When the door is fully open, two rolls of gray duct tape fall to the ground at his feet. Inside, he sees that the floor of the van is soaked with blood and there is a large tool box with the tools the killer uses to dismember his victims.

The killer grabs James from behind and throws him into the van. He begins punching him as Frank can be seen running as hard as he can through the parking lot, past the female decoy, heading towards the alley.

James manages to get the killer off him and begins pummeling him.

Frank runs through the alley.

The killer tries to reach James' eyes, to gouge them out with his fingers. James slams the man down hard on the floor of the van.

Frank continues to run, getting closer.

James continues to punch the man who tries to escape from the van only to be grabbed and thrown back inside, hitting his head against the tool box.

Frank comes running up on the van at last past James' car, shouting.

FRANK: Jim, no! No!

James keeps punching the killer despite the fact the man been knocked unconscious from the blow to his head by the tool box.

FRANK: No!

He grabs James, pulls him back and has to physically hold onto him though he continues to struggle. Several police cars pull up with their lights and sirens on.

JAMES: No!

The officers rush to the orange van, all have their weapons drawn.

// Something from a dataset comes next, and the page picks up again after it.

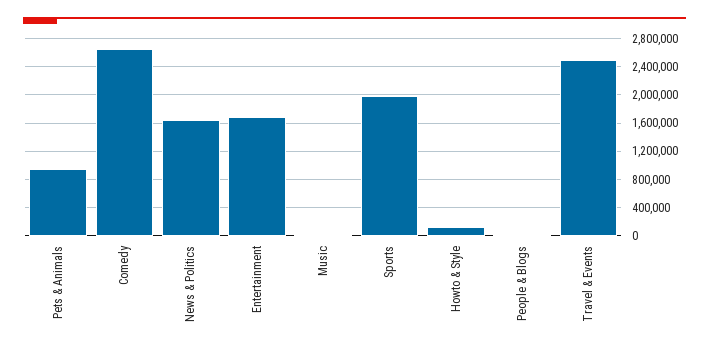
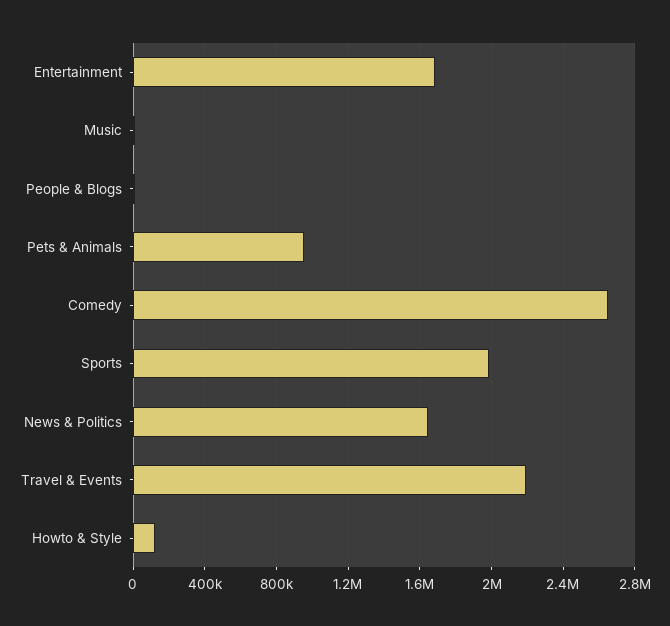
Travel & Events: 2500000 -> 2200000

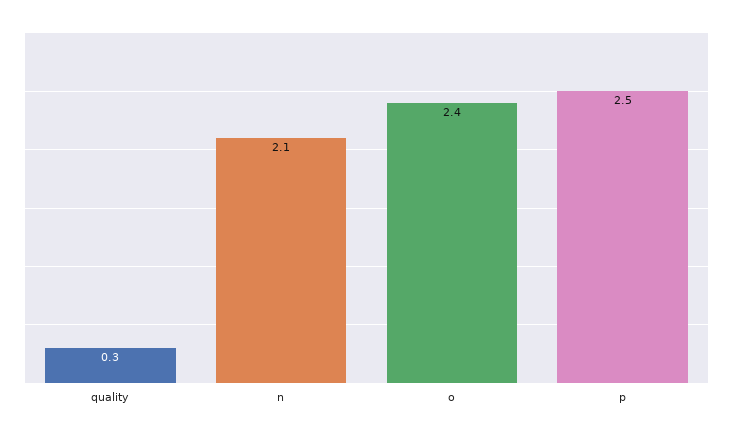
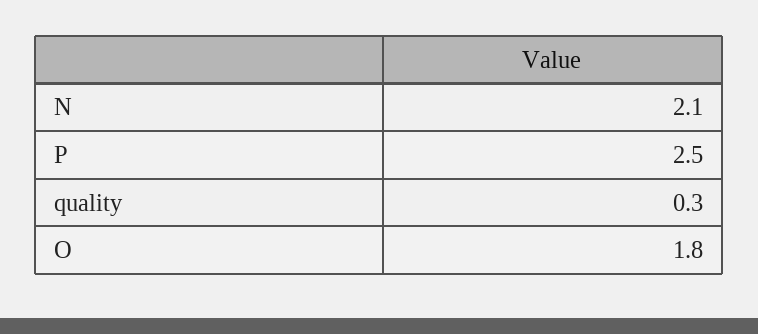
o: 2.4 -> 1.8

OFFICER: Call backup here.

James calms down enough to look over to the killer who is bloodied and unconscious beside the tool box filled with saws, hatchets, clippers. He finally realizes what he has done.

Frank, exhausted and angry, turns and walks away from the scene.

The officers go about the business of examining the scene, making their reports, etc. as the camera pulls back to show Frank walking away, alone.


James Horn's office. He is looking at a color photo of the killer. James is clean-shaven, having removed his beard and moustache. He tosses down the photo of the killer onto his desk. It lands in front of a photo of his young son, T.C. Footsteps can be heard approaching the office. James looks up to find Frank standing in the doorway.

FRANK: Just checking in. I'm back to Seattle.

He notices that most of James' things have been packed up in boxes around the office.

JAMES: Everything in the van is inadmissible.

FRANK: The victims' possessions were found at the subject's house. Hair and fiber, DNA samples. District attorney feels it's enough, that he won't get away.

Long pause.

JAMES: I wanted to work with the Group. And I know, because of my actions that's over, but - I need you to tell me - . Help me, Frank. How do you do this? Why do you do it?

Frank doesn't reply but just looks at James.

Night, the Black residence, the Blacks' bedroom. Catherine is fast asleep but Frank lies awake. Jordan quietly enters the bedroom. Her father picks her up and places her on top of his chest, cradling her head on his shoulder and caresses her back. He looks at her as she rubs her nose.